17.Know How To Cover It:Improperly covering a casserole dish can completely ruin it. Make sure to spray aluminum foil with non-stick butter or oil before tightly covering the ingredients. No one wants a dry, deformed casserole.
18.Go Crispy:If you're looking for a crispy top layer, you have two options. Option 1: Cook casserole uncovered. Option 2: After casserole is fully cooked, remove cover, add toppings and broil. Adding toppings too soon can leave them soggy. Typically this should only take about 10-15 minutes.

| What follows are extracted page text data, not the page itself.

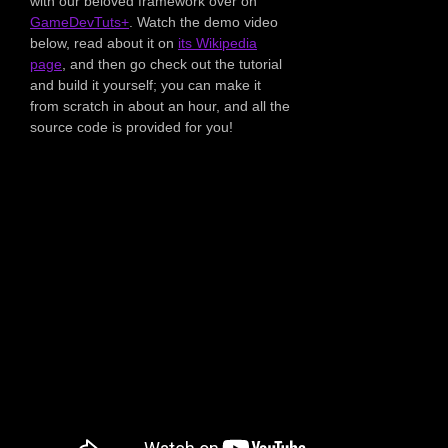
with our beloved framework over on
GameDevTuts+
. Watch the demo video
below, read about it on
its Wikipedia
page
, and then go check out the tutorial
and build it yourself; you can make it
from scratch in about an hour, and all the
source code is provided for you!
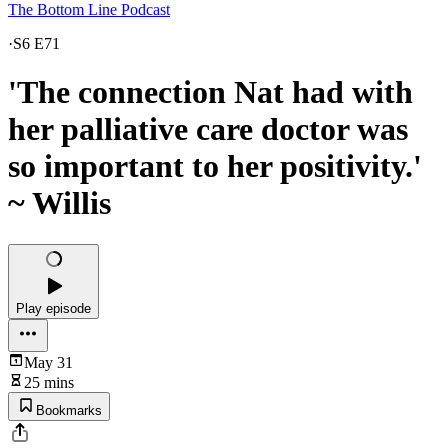
The Bottom Line Podcast
·
S6 E71
'The connection Nat had with
her palliative care doctor was
so important to her positivity.'
~ Willis
Play episode
May 31
25 mins
Bookmarks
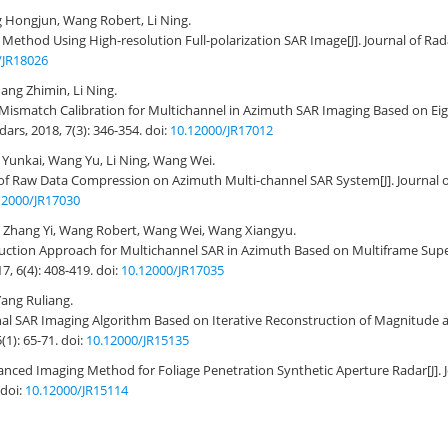
 Hongjun, Wang Robert, Li Ning.
Method Using High-resolution Full-polarization SAR Image
[J]. Journal of Ra
/JR18026
ang Zhimin, Li Ning.
Mismatch Calibration for Multichannel in Azimuth SAR Imaging Based on Ei
adars, 2018, 7(3): 346-354.
doi:
10.12000/JR17012
Yunkai, Wang Yu, Li Ning, Wang Wei.
t of Raw Data Compression on Azimuth Multi-channel SAR System
[J]. Journal 
12000/JR17030
 Zhang Yi, Wang Robert, Wang Wei, Wang Xiangyu.
uction Approach for Multichannel SAR in Azimuth Based on Multiframe Supe
17, 6(4): 408-419.
doi:
10.12000/JR17035
ang Ruliang.
al SAR Imaging Algorithm Based on Iterative Reconstruction of Magnitude 
5(1): 65-71.
doi:
10.12000/JR15135
nced Imaging Method for Foliage Penetration Synthetic Aperture Radar
[J]
doi:
10.12000/JR15114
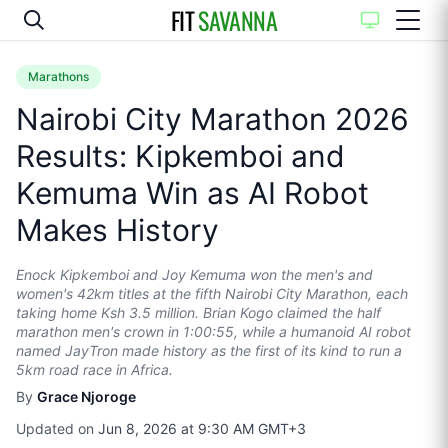
FIT
SAVANNA
Marathons
Nairobi City Marathon 2026
Results: Kipkemboi and
Kemuma Win as AI Robot
Makes History
Enock Kipkemboi and Joy Kemuma won the men's and
women's 42km titles at the fifth Nairobi City Marathon, each
taking home Ksh 3.5 million. Brian Kogo claimed the half
marathon men's crown in 1:00:55, while a humanoid AI robot
named JayTron made history as the first of its kind to run a
5km road race in Africa.
By
Grace Njoroge
Updated on
Jun 8, 2026 at 9:30 AM GMT+3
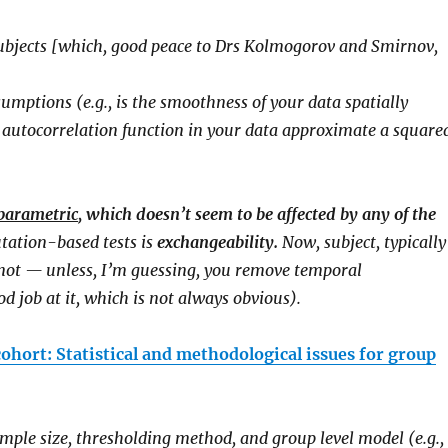
 subjects [which, good peace to Drs Kolmogorov and Smirnov,
mptions (e.g., is the smoothness of your data spatially
al autocorrelation function in your data approximate a square
parametric
, which doesn’t seem to be affected by any of the
ation-based tests is
exchangeability.
Now, subject, typically
e not — unless, I’m guessing, you remove temporal
d job at it, which is not always obvious).
cohort: Statistical and methodological issues for group
ample size, thresholding method, and group level model (e.g.,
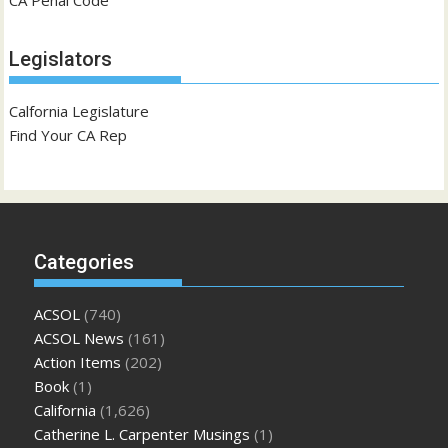
CA Penal Code
Legislators
Calfornia Legislature
Find Your CA Rep
Categories
ACSOL
(740)
ACSOL News
(161)
Action Items
(202)
Book
(1)
California
(1,626)
Catherine L. Carpenter Musings
(1)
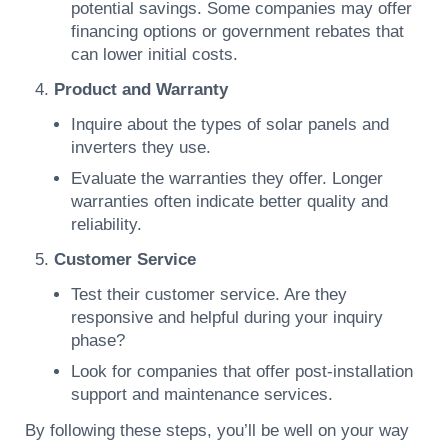
potential savings. Some companies may offer
financing options or government rebates that
can lower initial costs.
Product and Warranty
Inquire about the types of solar panels and
inverters they use.
Evaluate the warranties they offer. Longer
warranties often indicate better quality and
reliability.
Customer Service
Test their customer service. Are they
responsive and helpful during your inquiry
phase?
Look for companies that offer post-installation
support and maintenance services.
By following these steps, you’ll be well on your way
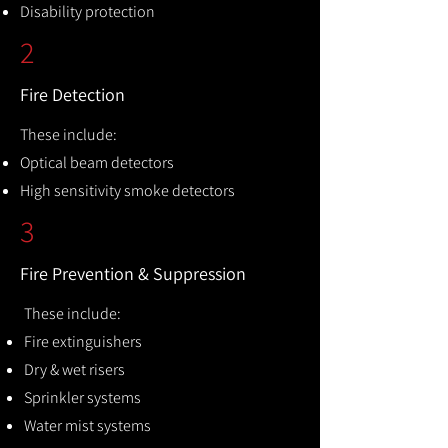
Disability protection
2
Fire Detection
These include:
Optical beam detectors
High sensitivity smoke detectors
3
Fire Prevention & Suppression
These include:
Fire extinguishers
Dry & wet risers
Sprinkler systems
Water mist systems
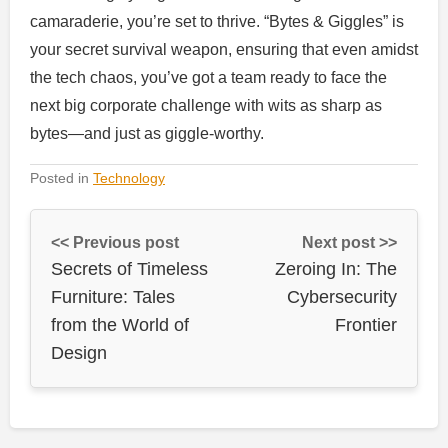
camaraderie, you’re set to thrive. “Bytes & Giggles” is
your secret survival weapon, ensuring that even amidst
the tech chaos, you’ve got a team ready to face the
next big corporate challenge with wits as sharp as
bytes—and just as giggle-worthy.
Posted in
Technology
<< Previous post
Next post >>
Secrets of Timeless
Zeroing In: The
Furniture: Tales
Cybersecurity
from the World of
Frontier
Design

19.Keep It Frozen:Frozen casseroles are perfect for any occasion that calls for an easy, thoughtless meal. No matter the recipe, this dish can be frozen and easily stored in the freezer for a later date. Here's how: Line baking dish with foil allowing about 3 inches of foil to hang over sides. Assemble casserole, cover and freeze. Once frozen, remove the foiled casserole from dish, detach foil and replace with freezer paper. Generally speaking, a casserole can remain in the freezer for about three months. Just make sure to date them.
20.Reheating:Before you go directly transferring your casserole from the freezer to the oven, let it fully defrost for about 30-60 minutes. If you simply pop the frozen dish into the oven, the ingredients can overcook, losing both nutrients and flavor. Once defrosted, bake at 350 degrees covered. (Keep in mind this is the second time they are being heated).